Hemer Pty Ltd v Benni (No 2)

Case

[2010] SASC 322

24 November 2010


SUPREME COURT OF SOUTH AUSTRALIA

(Civil)

HEMER PTY LTD v BENNI & ORS (No 2)

[2010] SASC 322

Judgment of The Honourable Justice Vanstone

24 November 2010

PROCEDURE - COSTS - DEPARTING FROM THE GENERAL RULE - ORDER FOR COSTS ON INDEMNITY BASIS

Application by defendants for order that costs be paid on indemnity basis - application dismissed.

Held:  Order for payment of defendants' costs on party and party basis only.

Moyes & Anor v J & L Developments Pty Ltd & Anor (No 3) [2007] SASC 268; Colgate-Palmolive Co v Cussons Pty Ltd (1993) 46 FCR 225, considered.

HEMER PTY LTD v BENNI & ORS (No 2)
[2010] SASC 322

Civil

  1. VANSTONE J:     On 6 August 2010 I gave judgment in favour of the defendants in this matter and dismissed the plaintiff’s summons.

  2. The defendants now seek an order that their costs be paid by the plaintiff on an indemnity basis.  In support of the application they point to several factors.  They include that, at various times prior to trial, offers to settle the matter were made on terms more favourable than the plaintiff’s position after the judgment;  that an argument based on suggested election or waiver was mounted by the plaintiff during the trial, but was without substance;  that the plaintiff, although at trial claiming that he was always prepared to pay a proportion of rates and taxes on a reasonable basis, had in fact failed to make any payment until immediately before trial.  They also contended that the proceedings were taken for an ulterior motive, namely to exert pressure on the defendants to relinquish some of their land.

  3. Generally, costs are awarded on a party and party basis.  Circumstances can justify a departure from the ordinary rule.  Some special or unusual feature in the case can justify such a departure.  Some examples of what can constitute a “special or unusual feature” were set out by Sheppard J in Colgate-Palmolive Co v Cussons Pty Ltd (1993) 46 FCR 225 at 233-234. Those circumstances generally relate to the behaviour during the trial of the unsuccessful party, for instance, behaviour which unnecessarily or unreasonably prolongs the trial.
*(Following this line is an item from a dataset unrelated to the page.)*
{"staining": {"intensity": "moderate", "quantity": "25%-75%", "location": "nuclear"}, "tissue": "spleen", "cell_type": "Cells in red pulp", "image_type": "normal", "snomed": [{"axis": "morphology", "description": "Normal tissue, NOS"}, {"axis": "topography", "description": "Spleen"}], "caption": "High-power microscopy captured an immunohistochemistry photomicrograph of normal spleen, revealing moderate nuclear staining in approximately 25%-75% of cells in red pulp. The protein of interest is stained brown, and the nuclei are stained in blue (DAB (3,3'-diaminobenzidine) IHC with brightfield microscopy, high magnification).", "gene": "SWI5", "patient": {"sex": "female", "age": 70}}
Another example is a case in which an offer made in compliance with the rules of court is not bettered at trial. Yet another example is a case in which the taking of the proceedings amounts to an abuse of process, such as where proceedings were taken for an ulterior motive. The category of cases which may justify departing from the usual rule is not closed.

  4. In this matter counsel for the defendants, Mr Blight, has mounted a substantial argument in support of his contention that the plaintiff’s conduct in a number of respects, taken together, justifies an order for indemnity costs.  Most of the submissions relate to the plaintiff’s conduct prior to trial.

  5. I am sympathetic to the defendants’ arguments.  Mr Horbelt’s conduct prior to trial was, in my view, rude and bullying.  However, he was entitled to come to the court to seek relief against forfeiture.  I cannot say that he had an ulterior motive in doing so.  As Debelle J said in Moyes & Anor v J & L Developments Pty Ltd & Anor (No 3) [2007] SASC 268 at [8]:

    An award of costs is an award of compensation for the expense incurred in prosecuting litigation.  It is not a means of punishing that person for wrongful conduct outside the litigation.

    While I acknowledge that several of Mr Blight’s arguments have some force, I am not satisfied that this is an appropriate case in which to depart from the usual rule.

  6. Accordingly, the order I make is that the plaintiff is to pay the costs of the defendants on a party and party basis.